* _Tâche à réaliser 1_
Réécrivez le texte sur la consommation d'énergie en France en commençant à "- L’électricité est" et en terminant à "parmi 208 États.", avec "Verdict" remplacé par "Jugement".

- Énergie
Près de la moitié de l’énergie consommée en France provient de combustibles fossiles, l’électricité ne fournit qu’un quart des besoins en énergie
à retenir
- 45 % de l’énergie consommée en France provient des combustibles fossiles (pétrole, charbon et gaz naturel), et 38,6% du nucléaire.
- L’électricité est une forme d’énergie (parmi d’autres) fournie au consommateur. La quasi-totalité de l’électricité produite en France est bas-carbone, mais l’électricité ne représente qu’un quart de la consommation finale d’énergie des Français. Le pétrole est la consommation finale la plus importante (39%).
- En 2023, 269 millions de tonnes de gaz à effet de serre ont été rejetées en France en raison de la combustion des énergies fossiles.
- En prenant en compte l’ensemble des émissions de gaz à effet de serre, la France se classe à la 20ème place mondiale (parmi 208 États), et 3ème place en Union européenne.
contenu analysé
Verdict :
Affirmation :
La France est le pays émettant le moins de CO2 grâce au nucléaire.
détails du Verdict
Factuellement inexact :
La France est le 20ème pays le plus émetteur de gaz à effet de serre, parmi 208 États.

Enregistrements stockés
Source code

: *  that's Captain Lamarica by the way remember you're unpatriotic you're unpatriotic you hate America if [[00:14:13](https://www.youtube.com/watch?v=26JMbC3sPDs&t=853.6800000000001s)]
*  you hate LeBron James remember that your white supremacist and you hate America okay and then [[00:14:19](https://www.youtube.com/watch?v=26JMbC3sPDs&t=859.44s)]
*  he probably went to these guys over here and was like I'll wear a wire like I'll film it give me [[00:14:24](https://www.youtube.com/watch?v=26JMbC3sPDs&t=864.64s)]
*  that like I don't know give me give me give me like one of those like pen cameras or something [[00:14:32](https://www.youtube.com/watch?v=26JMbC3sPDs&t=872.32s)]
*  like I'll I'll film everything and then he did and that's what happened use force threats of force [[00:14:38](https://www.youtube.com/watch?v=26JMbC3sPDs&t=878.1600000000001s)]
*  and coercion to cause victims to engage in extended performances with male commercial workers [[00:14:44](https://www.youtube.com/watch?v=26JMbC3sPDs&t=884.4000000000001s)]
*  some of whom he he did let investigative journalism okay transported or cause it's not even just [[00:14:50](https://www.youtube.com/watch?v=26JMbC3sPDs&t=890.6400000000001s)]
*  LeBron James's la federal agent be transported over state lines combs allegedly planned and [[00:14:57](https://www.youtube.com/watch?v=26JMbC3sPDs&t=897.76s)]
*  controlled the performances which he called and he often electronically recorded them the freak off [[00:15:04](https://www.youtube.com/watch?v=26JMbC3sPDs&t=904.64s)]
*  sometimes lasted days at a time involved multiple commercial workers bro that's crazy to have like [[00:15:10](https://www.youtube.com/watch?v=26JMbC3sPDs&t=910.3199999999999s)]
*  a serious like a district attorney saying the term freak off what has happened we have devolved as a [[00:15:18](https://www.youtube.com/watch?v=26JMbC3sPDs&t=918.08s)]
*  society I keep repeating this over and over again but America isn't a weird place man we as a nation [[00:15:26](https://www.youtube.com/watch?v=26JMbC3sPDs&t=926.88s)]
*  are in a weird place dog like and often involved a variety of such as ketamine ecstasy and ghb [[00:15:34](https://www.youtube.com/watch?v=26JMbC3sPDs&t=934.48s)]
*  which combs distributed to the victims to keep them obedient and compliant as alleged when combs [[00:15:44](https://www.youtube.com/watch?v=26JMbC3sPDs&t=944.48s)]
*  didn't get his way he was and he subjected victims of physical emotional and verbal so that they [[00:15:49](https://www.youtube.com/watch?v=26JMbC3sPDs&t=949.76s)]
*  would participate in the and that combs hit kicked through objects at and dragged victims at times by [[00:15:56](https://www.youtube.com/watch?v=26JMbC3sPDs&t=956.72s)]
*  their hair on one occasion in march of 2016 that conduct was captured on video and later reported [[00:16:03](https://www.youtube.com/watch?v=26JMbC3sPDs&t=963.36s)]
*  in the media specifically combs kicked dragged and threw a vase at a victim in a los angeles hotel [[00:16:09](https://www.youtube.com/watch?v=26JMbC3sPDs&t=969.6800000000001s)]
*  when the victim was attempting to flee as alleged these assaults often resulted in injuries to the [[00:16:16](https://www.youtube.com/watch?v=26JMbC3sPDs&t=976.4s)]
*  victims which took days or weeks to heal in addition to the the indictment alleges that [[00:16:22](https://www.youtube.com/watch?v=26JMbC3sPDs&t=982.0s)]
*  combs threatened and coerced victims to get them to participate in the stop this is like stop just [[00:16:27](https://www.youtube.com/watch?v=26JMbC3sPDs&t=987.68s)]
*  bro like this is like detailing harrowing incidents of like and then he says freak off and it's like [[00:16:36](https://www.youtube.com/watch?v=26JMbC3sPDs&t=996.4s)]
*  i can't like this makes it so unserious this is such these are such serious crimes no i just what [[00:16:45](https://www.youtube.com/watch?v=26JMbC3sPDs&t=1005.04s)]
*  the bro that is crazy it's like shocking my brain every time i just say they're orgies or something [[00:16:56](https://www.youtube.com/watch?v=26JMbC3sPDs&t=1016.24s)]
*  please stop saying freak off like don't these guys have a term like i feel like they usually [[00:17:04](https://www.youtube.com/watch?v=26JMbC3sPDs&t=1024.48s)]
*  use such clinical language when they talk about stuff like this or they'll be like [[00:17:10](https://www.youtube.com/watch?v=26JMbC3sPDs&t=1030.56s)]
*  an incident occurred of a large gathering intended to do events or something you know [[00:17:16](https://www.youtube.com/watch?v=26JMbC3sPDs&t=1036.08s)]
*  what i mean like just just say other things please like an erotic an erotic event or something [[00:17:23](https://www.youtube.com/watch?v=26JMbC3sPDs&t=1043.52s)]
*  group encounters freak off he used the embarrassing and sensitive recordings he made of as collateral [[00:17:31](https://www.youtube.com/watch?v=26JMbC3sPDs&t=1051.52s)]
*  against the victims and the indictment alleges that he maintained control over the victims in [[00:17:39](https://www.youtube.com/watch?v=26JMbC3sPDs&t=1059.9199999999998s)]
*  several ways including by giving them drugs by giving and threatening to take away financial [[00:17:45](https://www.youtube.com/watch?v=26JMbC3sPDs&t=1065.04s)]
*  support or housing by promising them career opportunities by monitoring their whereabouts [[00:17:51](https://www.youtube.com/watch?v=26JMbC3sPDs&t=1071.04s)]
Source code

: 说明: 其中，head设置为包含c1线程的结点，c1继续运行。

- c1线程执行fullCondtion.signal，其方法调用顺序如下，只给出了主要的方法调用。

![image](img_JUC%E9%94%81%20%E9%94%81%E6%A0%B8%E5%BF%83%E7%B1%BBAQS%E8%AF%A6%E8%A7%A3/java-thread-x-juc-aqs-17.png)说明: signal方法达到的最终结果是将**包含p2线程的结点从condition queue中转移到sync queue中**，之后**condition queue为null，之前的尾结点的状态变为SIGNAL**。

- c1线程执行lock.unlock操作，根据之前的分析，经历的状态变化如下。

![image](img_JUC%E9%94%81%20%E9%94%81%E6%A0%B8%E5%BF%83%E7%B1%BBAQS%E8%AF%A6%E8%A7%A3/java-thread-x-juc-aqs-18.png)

* _Tâche à réaliser 2_
Recopiez à l'identique les lignes des enregistrements en commençant par celle qui contient "that's Captain Lamarica" et en terminant par celle qui contient "society I keep", ces deux lignes incluses.

* _Zone de réponse 1_
- L’électricité est une forme d’énergie (parmi d’autres) fournie au consommateur. La quasi-totalité de l’électricité produite en France est bas-carbone, mais l’électricité ne représente qu’un quart de la consommation finale d’énergie des Français. Le pétrole est la consommation finale la plus importante (39%).
- En 2023, 269 millions de tonnes de gaz à effet de serre ont été rejetées en France en raison de la combustion des énergies fossiles.
- En prenant en compte l’ensemble des émissions de gaz à effet de serre, la France se classe à la 20ème place mondiale (parmi 208 États), et 3ème place en Union européenne.
contenu analysé
Jugement :
Affirmation :
La France est le pays émettant le moins de CO2 grâce au nucléaire.
détails du Jugement
Factuellement inexact :
La France est le 20ème pays le plus émetteur de gaz à effet de serre, parmi 208 États.

* _Zone de réponse 2_
: *  that's Captain Lamarica by the way remember you're unpatriotic you're unpatriotic you hate America if [[00:14:13](https://www.youtube.com/watch?v=26JMbC3sPDs&t=853.6800000000001s)]
*  you hate LeBron James remember that your white supremacist and you hate America okay and then [[00:14:19](https://www.youtube.com/watch?v=26JMbC3sPDs&t=859.44s)]
*  he probably went to these guys over here and was like I'll wear a wire like I'll film it give me [[00:14:24](https://www.youtube.com/watch?v=26JMbC3sPDs&t=864.64s)]
*  that like I don't know give me give me give me like one of those like pen cameras or something [[00:14:32](https://www.youtube.com/watch?v=26JMbC3sPDs&t=872.32s)]
*  like I'll I'll film everything and then he did and that's what happened use force threats of force [[00:14:38](https://www.youtube.com/watch?v=26JMbC3sPDs&t=878.1600000000001s)]
*  and coercion to cause victims to engage in extended performances with male commercial workers [[00:14:44](https://www.youtube.com/watch?v=26JMbC3sPDs&t=884.4000000000001s)]
*  some of whom he he did let investigative journalism okay transported or cause it's not even just [[00:14:50](https://www.youtube.com/watch?v=26JMbC3sPDs&t=890.6400000000001s)]
*  LeBron James's la federal agent be transported over state lines combs allegedly planned and [[00:14:57](https://www.youtube.com/watch?v=26JMbC3sPDs&t=897.76s)]
*  controlled the performances which he called and he often electronically recorded them the freak off [[00:15:04](https://www.youtube.com/watch?v=26JMbC3sPDs&t=904.64s)]
*  sometimes lasted days at a time involved multiple commercial workers bro that's crazy to have like [[00:15:10](https://www.youtube.com/watch?v=26JMbC3sPDs&t=910.3199999999999s)]
*  a serious like a district attorney saying the term freak off what has happened we have devolved as a [[00:15:18](https://www.youtube.com/watch?v=26JMbC3sPDs&t=918.08s)]
*  society I keep repeating this over and over again but America isn't a weird place man we as a nation [[00:15:26](https://www.youtube.com/watch?v=26JMbC3sPDs&t=926.88s)]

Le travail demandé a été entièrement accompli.